§ GIVEN INFORMATION
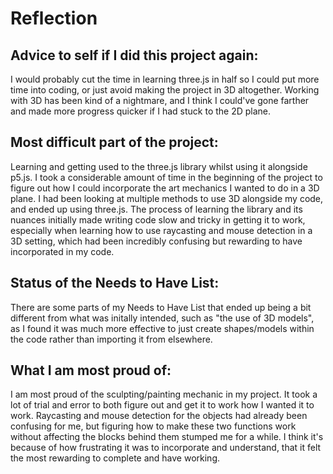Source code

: # Reflection

## Advice to self if I did this project again:
I would probably cut the time in learning three.js in half so I could put more time into coding, or just avoid making the project in 3D altogether. Working with 3D has been kind of a nightmare, and I think I could've gone farther and made more progress quicker if I had stuck to the 2D plane.

## Most difficult part of the project:

Learning and getting used to the three.js library whilst using it alongside p5.js. I took a considerable amount of time in the beginning of the project to figure out how I could incorporate the art mechanics I wanted to do in a 3D plane. I had been looking at multiple methods to use 3D alongside my code, and ended up using three.js. The process of learning the library and its nuances initially made writing code slow and tricky in getting it to work, especially when learning how to use raycasting and mouse detection in a 3D setting, which had been incredibly confusing but rewarding to have incorporated in my code.

## Status of the Needs to Have List:
There are some parts of my Needs to Have List that ended up being a bit different from what was initally intended, such as "the use of 3D models", as I found it was much more effective to just create shapes/models within the code rather than importing it from elsewhere.

## What I am most proud of:
I am most proud of the sculpting/painting mechanic in my project. It took a lot of trial and error to both figure out and get it to work how I wanted it to work. Raycasting and mouse detection for the objects had already been confusing for me, but figuring how to make these two functions work without affecting the blocks behind them stumped me for a while. I think it's because of how frustrating it was to incorporate and understand, that it felt the most rewarding to complete and have working.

§ EXERCISE
Write out the data above in full and exactly, but without the pictures.

§ REPLY TO THE EXERCISE
Source code

: # Reflection

## Advice to self if I did this project again:
I would probably cut the time in learning three.js in half so I could put more time into coding, or just avoid making the project in 3D altogether. Working with 3D has been kind of a nightmare, and I think I could've gone farther and made more progress quicker if I had stuck to the 2D plane.

## Most difficult part of the project:

Learning and getting used to the three.js library whilst using it alongside p5.js. I took a considerable amount of time in the beginning of the project to figure out how I could incorporate the art mechanics I wanted to do in a 3D plane. I had been looking at multiple methods to use 3D alongside my code, and ended up using three.js. The process of learning the library and its nuances initially made writing code slow and tricky in getting it to work, especially when learning how to use raycasting and mouse detection in a 3D setting, which had been incredibly confusing but rewarding to have incorporated in my code.

## Status of the Needs to Have List:
There are some parts of my Needs to Have List that ended up being a bit different from what was initally intended, such as "the use of 3D models", as I found it was much more effective to just create shapes/models within the code rather than importing it from elsewhere.

## What I am most proud of:
I am most proud of the sculpting/painting mechanic in my project. It took a lot of trial and error to both figure out and get it to work how I wanted it to work. Raycasting and mouse detection for the objects had already been confusing for me, but figuring how to make these two functions work without affecting the blocks behind them stumped me for a while. I think it's because of how frustrating it was to incorporate and understand, that it felt the most rewarding to complete and have working.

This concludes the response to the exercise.